Information given START

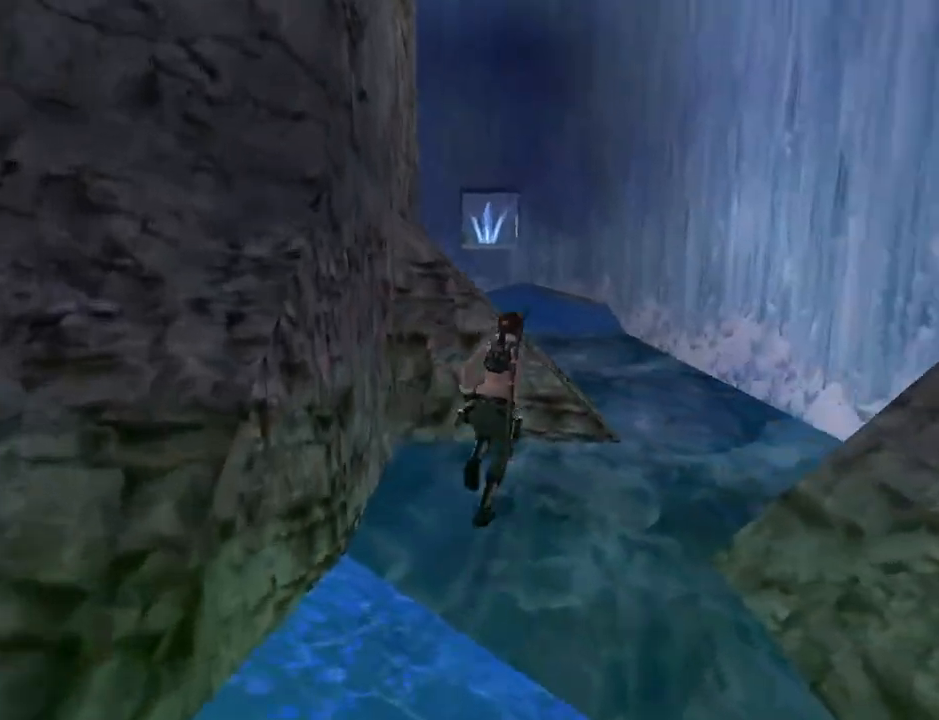
{"dt_ms": 500, "buttons": ["SQUARE", "DPAD_UP", "DPAD_LEFT"], "left_stick": "center", "right_stick": "center", "events": [[400, "DPAD_LEFT", "down"]]}
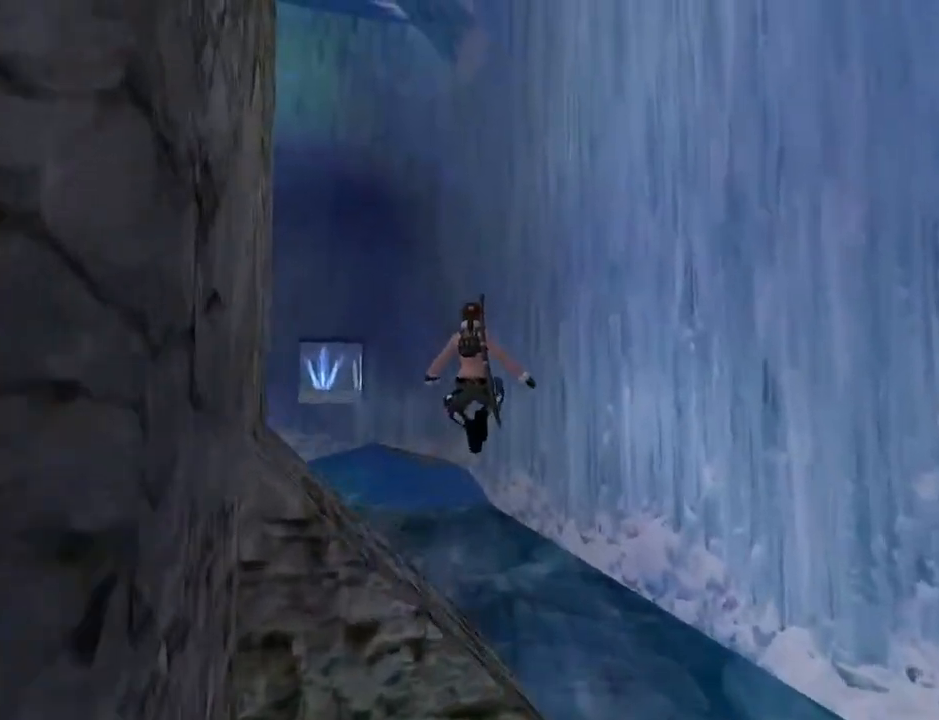
{"dt_ms": 500, "buttons": ["L2", "DPAD_UP", "DPAD_LEFT"], "left_stick": "center", "right_stick": "center", "events": [[33, "SQUARE", "up"], [267, "L2", "down"]]}
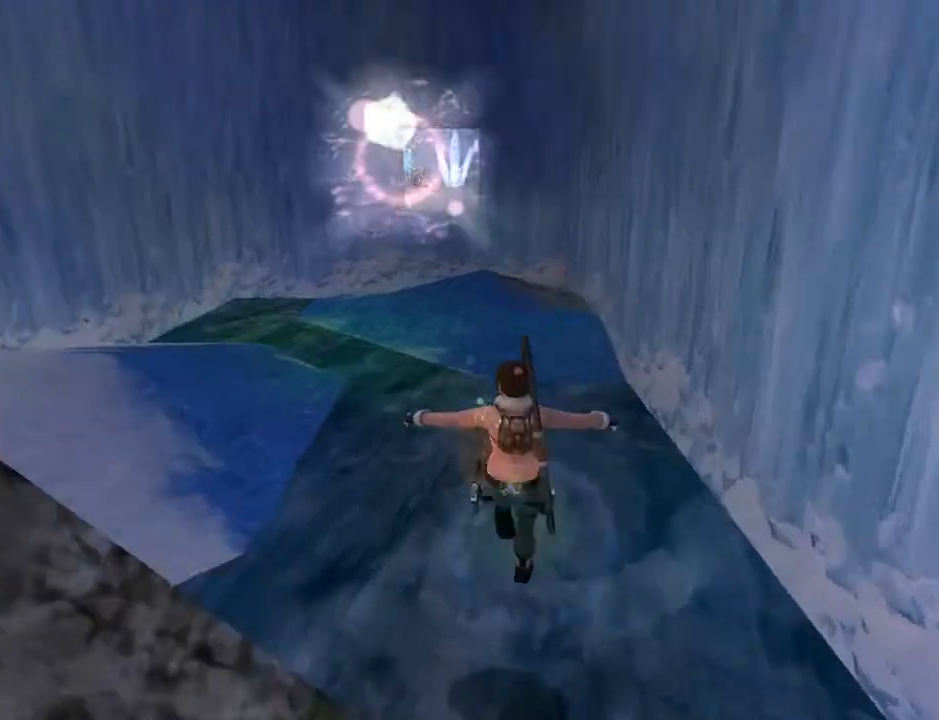
{"dt_ms": 500, "buttons": ["DPAD_LEFT"], "left_stick": "center", "right_stick": "center", "events": [[367, "L2", "up"], [433, "DPAD_UP", "up"]]}
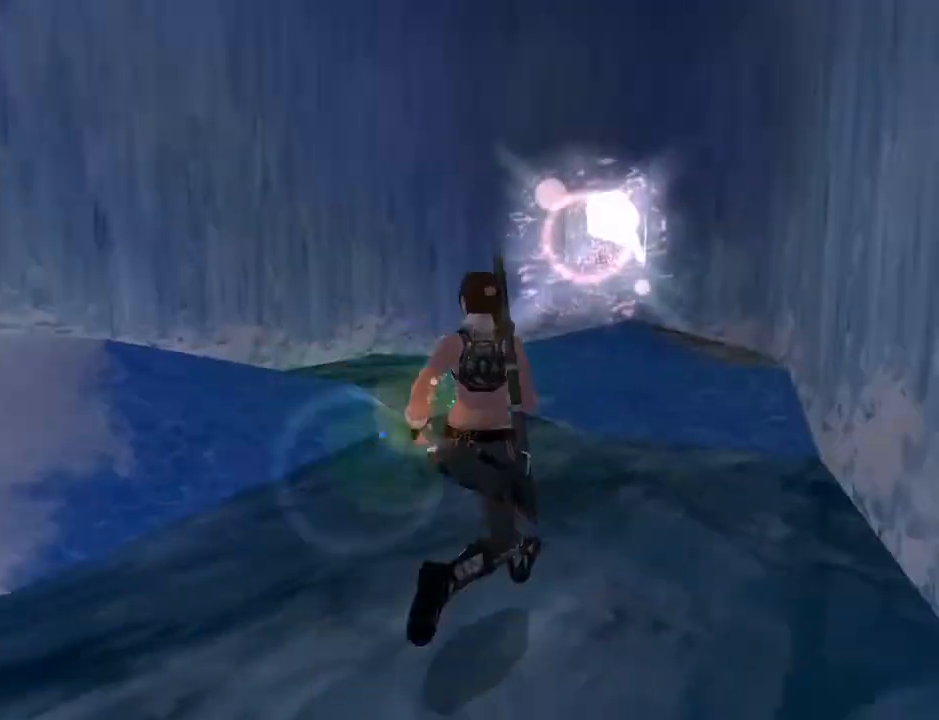
{"dt_ms": 500, "buttons": ["L2", "DPAD_LEFT"], "left_stick": "center", "right_stick": "center", "events": [[500, "L2", "down"]]}
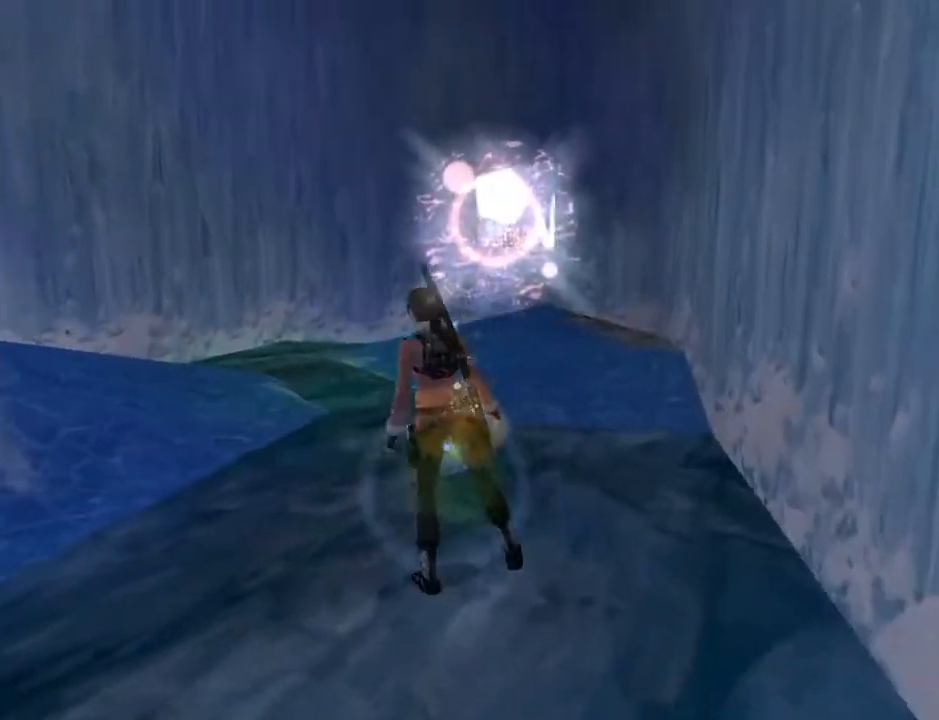
{"dt_ms": 500, "buttons": ["L2", "DPAD_DOWN"], "left_stick": "center", "right_stick": "center", "events": [[167, "DPAD_DOWN", "down"], [167, "DPAD_LEFT", "up"]]}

Information given END

• **Instructions for the task**: Would you return all of the data above word for word, omitting every picture?

• **Written solution**:
{"dt_ms": 500, "buttons": ["SQUARE", "DPAD_UP", "DPAD_LEFT"], "left_stick": "center", "right_stick": "center", "events": [[400, "DPAD_LEFT", "down"]]}
{"dt_ms": 500, "buttons": ["L2", "DPAD_UP", "DPAD_LEFT"], "left_stick": "center", "right_stick": "center", "events": [[33, "SQUARE", "up"], [267, "L2", "down"]]}
{"dt_ms": 500, "buttons": ["DPAD_LEFT"], "left_stick": "center", "right_stick": "center", "events": [[367, "L2", "up"], [433, "DPAD_UP", "up"]]}
{"dt_ms": 500, "buttons": ["L2", "DPAD_LEFT"], "left_stick": "center", "right_stick": "center", "events": [[500, "L2", "down"]]}
{"dt_ms": 500, "buttons": ["L2", "DPAD_DOWN"], "left_stick": "center", "right_stick": "center", "events": [[167, "DPAD_DOWN", "down"], [167, "DPAD_LEFT", "up"]]}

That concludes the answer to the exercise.